== Source text ==
Thursday, November 10, 2011

Up Delaware Bay in Photos

The trip up the Delaware Bay was totally uneventful, other than hitting a fog bank.  The winds were out of the east but light.  We managed to ride a slack current bubble most of the way and did around 7.5 knots until the last couple of hours when an ebb current slowed us down to less than 6 knots, and even as slow as 5.3 between the nuclear power plant and the entrance to the C&D Canal.   We had current pushing us from west to east as the photo of the chart plotter below shows.


At one point, our COG (course over ground for my landlubber friends) was 22 degrees off from our heading.   I put the boat on autopilot which compensated, a nice thing to have.  You can see how the boat had to crab sideways a bit to compensate.

Delaware Bay is very shallow.  It seemed odd to me to see something like this lighthouse out in the middle of nowhere, surrounded  by water as far as you could see.


And right nearby this lighthouse is an ex-lighthouse.



And checkout how ornate this lighthouse is.  I wonder if someone lived in it before it was automated?


Stupid question.  Someone would have to live in it before it was automated. 

The trip is very dull.  The only interesting thing to see,  besides the lighthouses, is the Salem nuclear power plant way off in the distance.

== Data extract ==
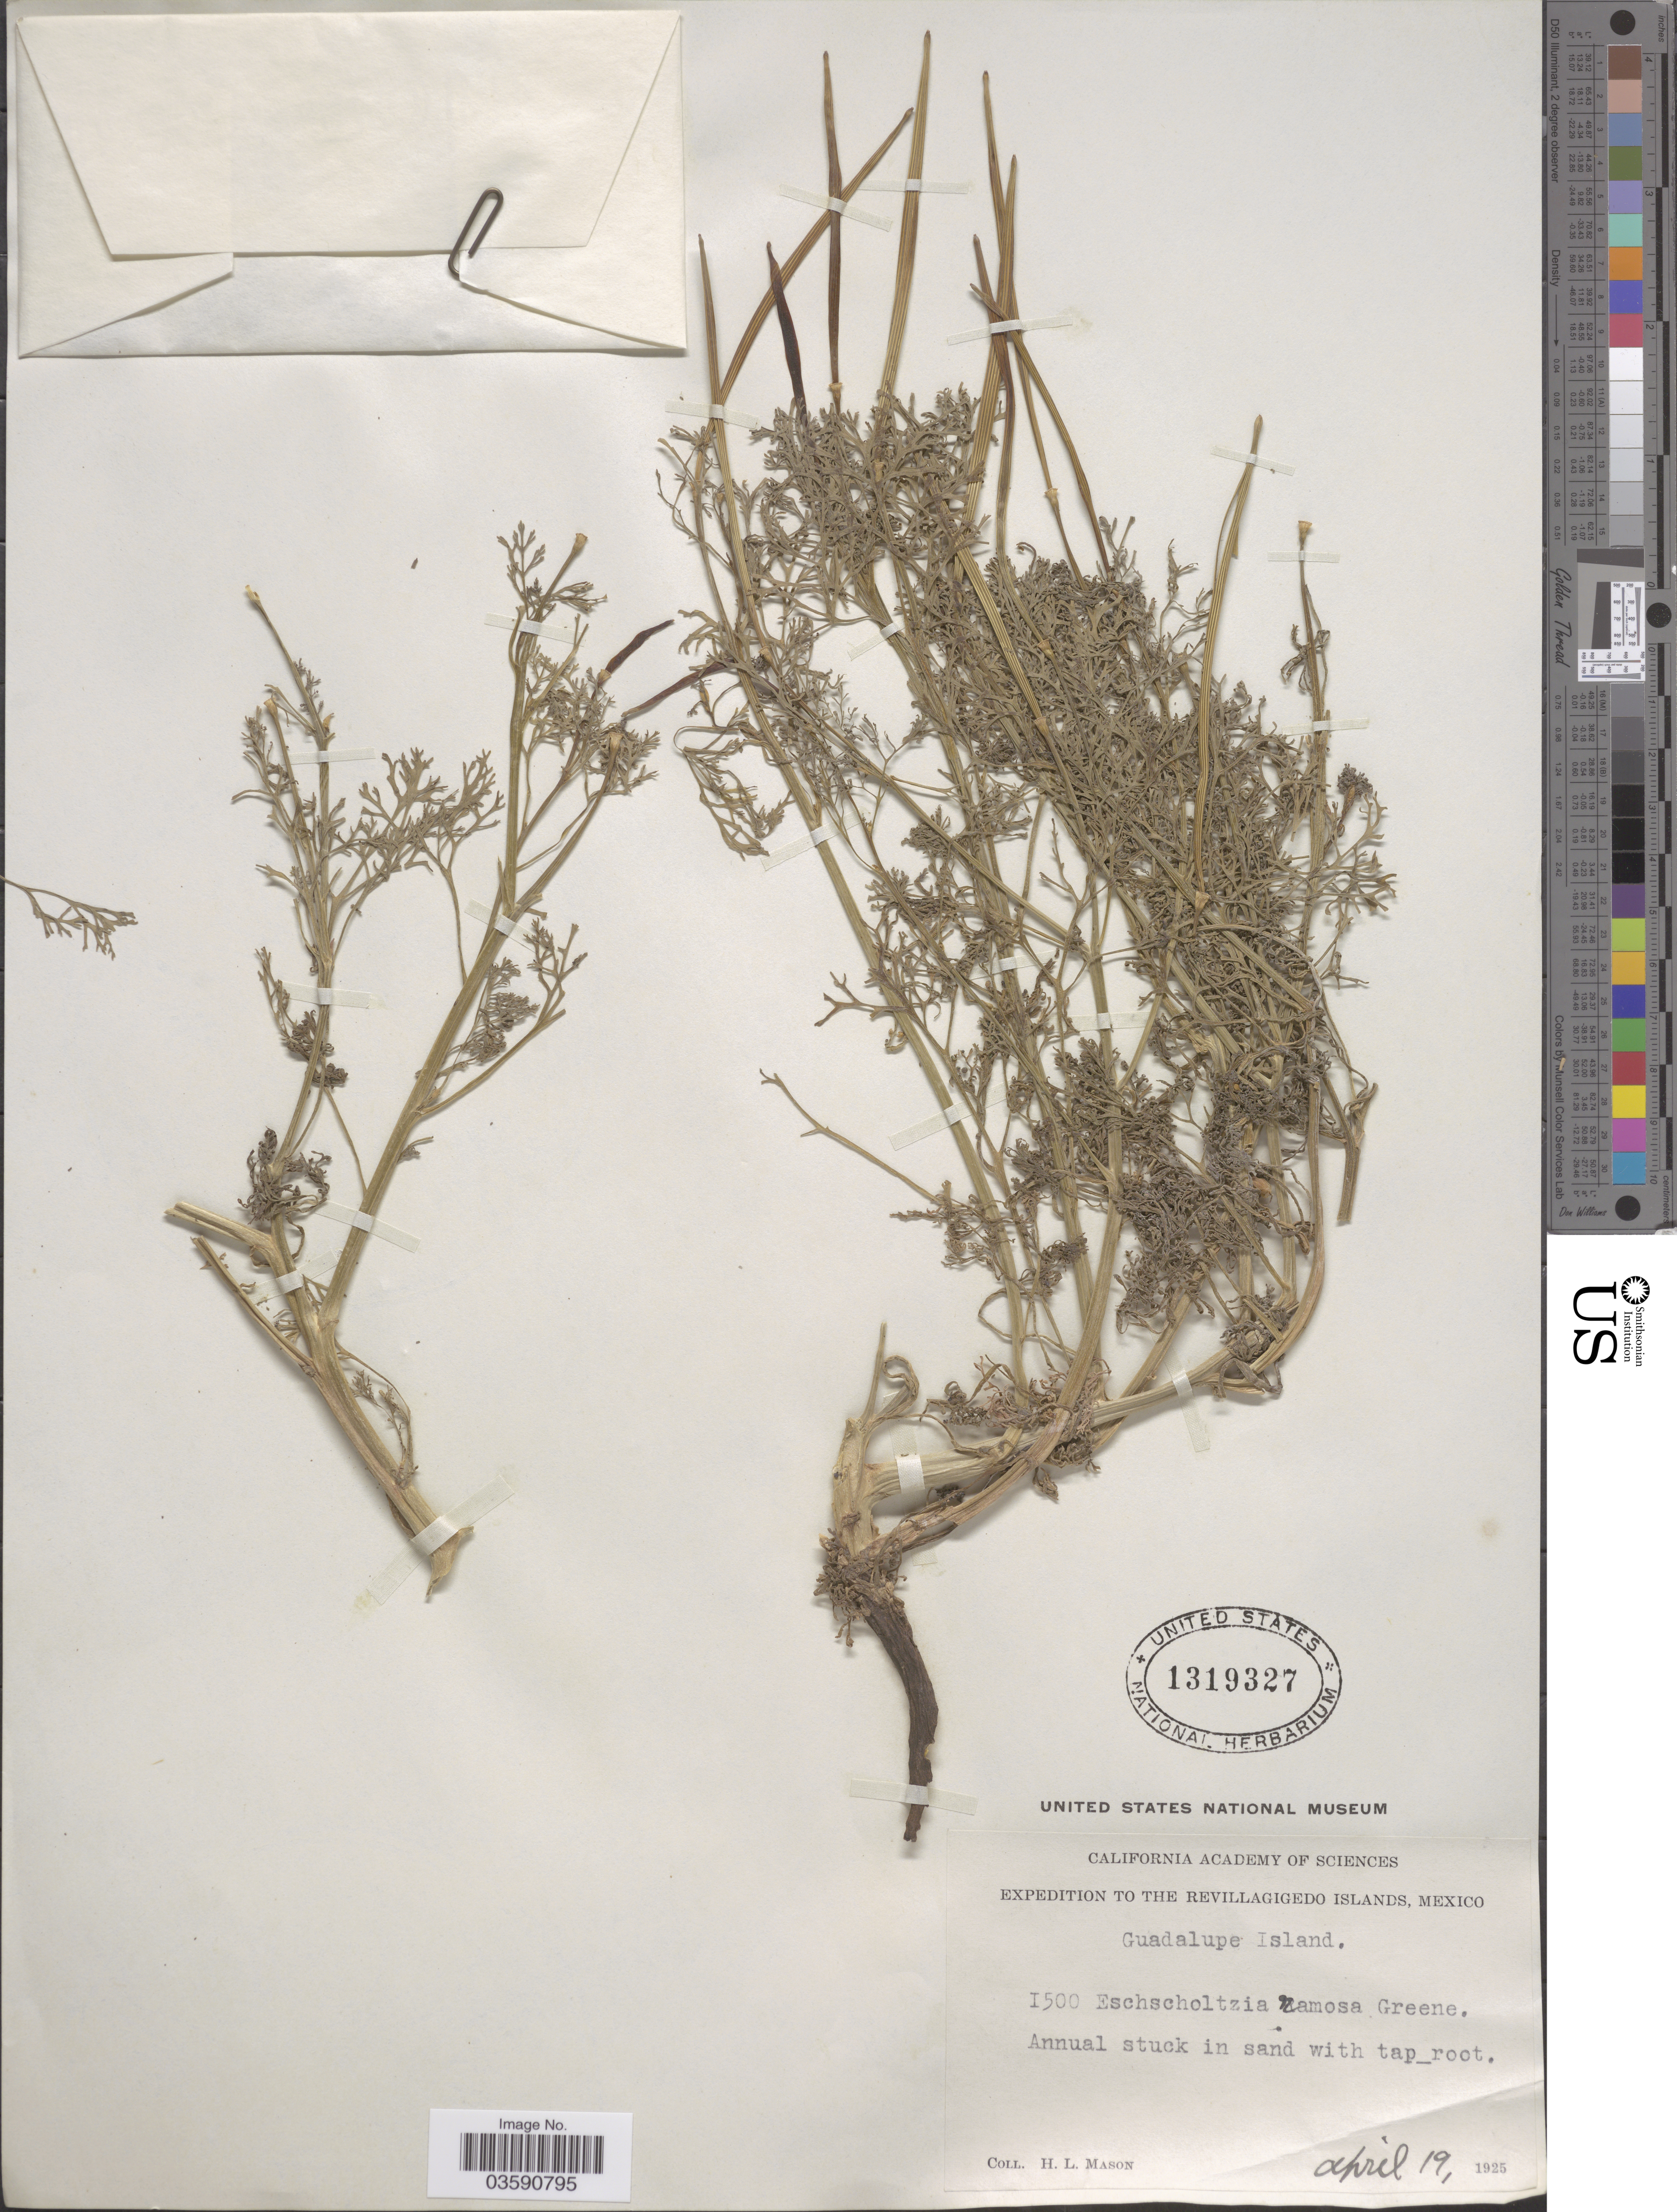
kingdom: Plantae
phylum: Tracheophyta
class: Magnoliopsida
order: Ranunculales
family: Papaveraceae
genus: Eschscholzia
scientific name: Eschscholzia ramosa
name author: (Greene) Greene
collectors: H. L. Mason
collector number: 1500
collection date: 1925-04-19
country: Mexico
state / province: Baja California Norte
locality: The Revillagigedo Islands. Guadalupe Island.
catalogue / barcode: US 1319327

== Goals ==
[a] In the Delaware Bay trip post, reproduce the passage starting with "Stupid question.  Someone" and going on through "in the distance.".
[b] According to the Delaware Bay trip post, what was the slowest speed the boat made, and between which two points?
[c] Carry on writing the Delaware Bay trip post, picking up after its last sentence.

== Answers to the exercise ==
[a]
Stupid question.  Someone would have to live in it before it was automated. 

The trip is very dull.  The only interesting thing to see,  besides the lighthouses, is the Salem nuclear power plant way off in the distance.

[b] 5.3 knots, between the nuclear power plant and the entrance to the C&D Canal.

[c]
The autopilot was doing a good job steering the boat.  I stood watch and moved my beta version Navi Nut™ along every ten or fifteen minutes on the paper chart.  Meanwhile, the crew occupied themselves.



We ran most of the way just east of the shipping channel, between it and numerous shoals.  We only saw a couple of ships.


Check out the bow wave made by the bulb on the bow.



The C&D Canal was first opened in 1829.  The original canal was dug by hand by 2,600 men earning 75 cents a day. The new canal opened in 1927.  It is owned and operated by the U.S. Army Corps of Engineers. 


It is 14 miles long and 450 feet wide and connects Delaware Bay and the Chesapeake Bay. 

I have a PDF file from NOAA called "Distances Between US Ports" that says it's 67 miles from Cape May to the entrance to the C&D, and so I figured on at least an eleven hour trip against the ebb.   Leaving at 6:30 AM would get us to the canal in the dark.  It was actually only 58 miles, I guess because we went through the Cape May Canal and not out the inlet and around the long way, and we went faster than I thought we would, so we got to the canal at 2 PM and Summit North Marina at 3 PM.


Pam and I sat on the flybridge deck chairs and enjoyed a glass of wine and the full moon.


The sunset was very pretty too.


Yes, that's a make believe riverboat.

The weather forecast isn't good for the next few days.  It's very foggy this morning and a front is going to come through later today.  The winds will be 15 gusting to 25, and Friday it's forecast 20 to 25 gusting to 30.  Saturday isn't bad with winds forecast to be 10 to 15 gusting to 20, but we're in sight seeing mode now and Sunday's winds are forecast at 5 to 10.  It's 57 miles from here to Annapolis, so maybe we'll leave on Sunday and poke along, making the trip in two days.  We're not on a schedule, so why not?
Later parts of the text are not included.